Tinley Park’s top cop aims for jump on crime
BY STEVE METSCH firstname.lastname@example.org June 20, 2012 11:30PM
Tinley Park Chief Steve Neubauer. | Larry Ruehl~Sun-Times Media
Updated: July 23, 2012 6:18AM
With the six-month anniversary of his debut as Tinley Park police chief just around the corner, Steve Neubauer is feeling at home in the job.
Late Police Chief Mike O’Connell ran a good department, Neubauer said. The budget can always use help, but he’s pleased with personnel. And the Lane Bryant murders continue to have the department’s attention, even though they were more than four years ago and far removed from Elmhurst, where Neubauer was chief at the time.
One change Neubauer hopes to make is to resurrect a tactical unit that would be “more proactive than reactive” when it comes to fighting crime, he said. He is collecting applications from officers in the department for what is envisioned as a two-officer unit.
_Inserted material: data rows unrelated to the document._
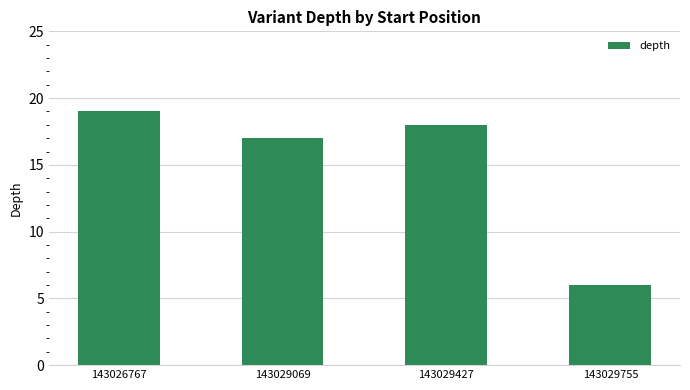

What is the greatest value displayed?

19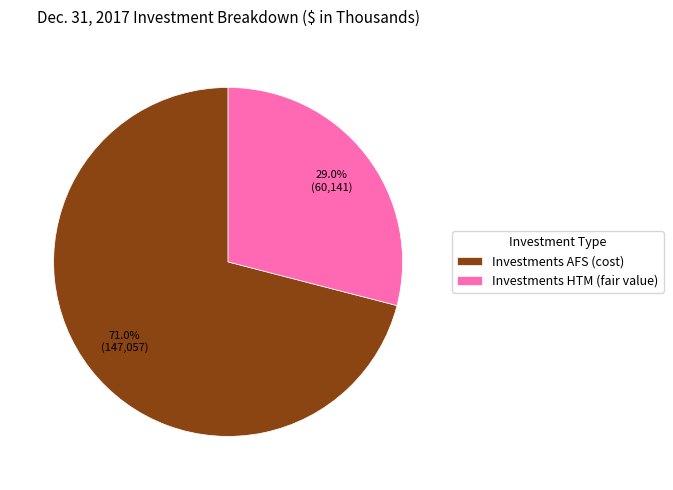

What is the smallest slice in the pie chart?

Investments HTM (fair value)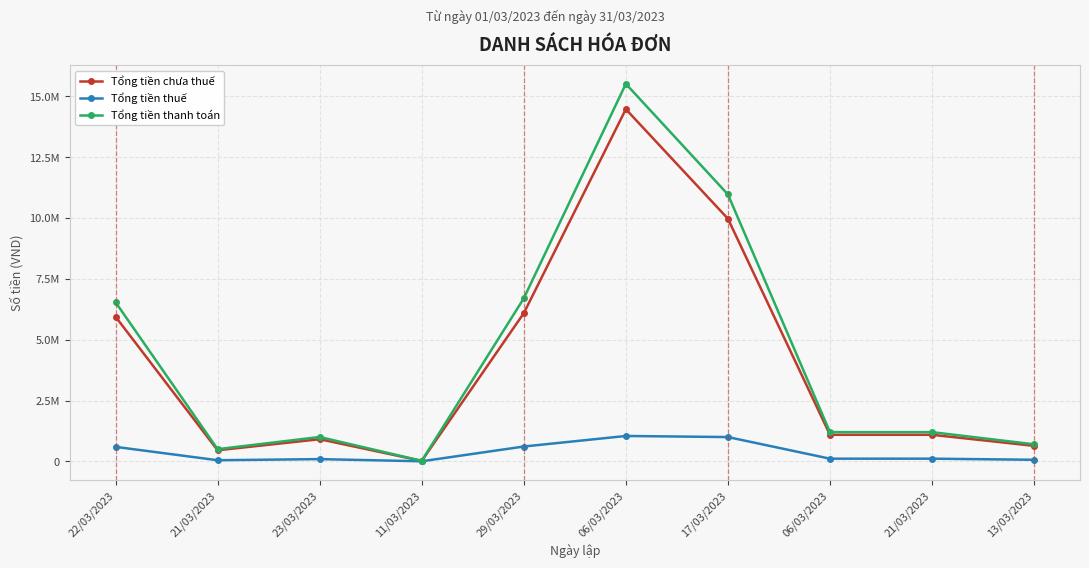

Is this an area chart (filled region under the line)?

No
“There was a tactical unit before, which fell by the wayside with the recession,” Neubauer said earlier this week during an interview in his office. “At police departments across the country, when the recession hit, speciality units fell by the wayside, and it went to answering 911 calls. Very reactive. Not proactive. You have to do some proactive things.”
The detective unit does follow-up investigations, he said, “but it’s difficult for them, sometimes, with their case load, to go out and do proactive drugs (investigations) and (work on) proactive neighborhood disorder issues.”
Deploying undercover tactical officers could prove valuable to detectives, as they cultivate sources and help eliminate problems before they become too large, Neubauer said.
“We’ll start with a two-man unit. We’ve got the resumes, and now we are in vacation season. Hopefully, it will be up and running by mid-July,” he said.
Tactical unit intelligence could be shared with other communities “because this kind of behavior doesn’t have borders,” Neubauer said.
Neubauer cited an example of Elmhurst police investigators being able to dry up a heroin source traced all the way to Chicago’s West Side.
Neubauer also has reinstated the position of traffic officer, with Officer Michael O’Hern in charge of responding to residents’ concerns about traffic, often centering on complaints about speeding or stop signs.
‘It’s running smooth’
Neubauer started as Tinley Park chief on Jan. 2. Phil Valois had served as interim chief after O’Connell died in May 2011.
“As I told the people who hired me, ‘Don’t expect a lot of changes because the ship is running good.’ Mike O’Connell ran a good department,” Neubauer said. “This is a very well-trained police department. It’s running smooth here. The challenges are not with personnel, but with a budget we have to watch in an economy that’s very tenuous.”
Neubauer has been meeting for hourlong one-on-ones with each employee, getting their take on the pros and cons.
“I’m shocked by (hearing) little or no negativity,” he said.
Neubauer also is glad he no longer commutes from Elmhurst. He and wife Kathy bought a home in the Brookside Glen subdivision, a short drive from the police station.
Asked about two of the village’s more infamous cases — the beatings this year at the Ashford House restaurant, and the murders of five women on Feb. 2, 2008 at the Lane Bryant store — he said investigations are ongoing in both.
Five Indiana men accused of beating a group of people last month at the Ashford House coincidentally are due in court Thursday. But police continue to pursue cases against about a dozen others, who officials believe are part of an extreme group that was targeting a white supremacist gathering.
“The Ashford House continues,” Neubauer said. “We are working on it, but we aren’t making any more statements until we have (others) ready to charge, It’s a major case. Those take time.”
Meanwhile, three officers are assigned full time to the Lane Bryant case.
“There are a lot of things to be followed up. We still go through the tips,” Neubauer said. “The biggest eyeopener for me, coming in as an outsider, is the volume of it and how you manage a case like that.
“Whether it’s Chicago, Tinley Park or Los Angeles, I don’t know if there’s a good game plan for doing that because cases of this magnitude are so rare.”
The South Suburban Major Crimes Task Force remains active in the investigation as well, he said.
“It’s like the Palatine case,” he said, recalling the 1993 Brown’s Chicken restaurant massacre in 1993 that was solved in 2002. “Never give up hope.”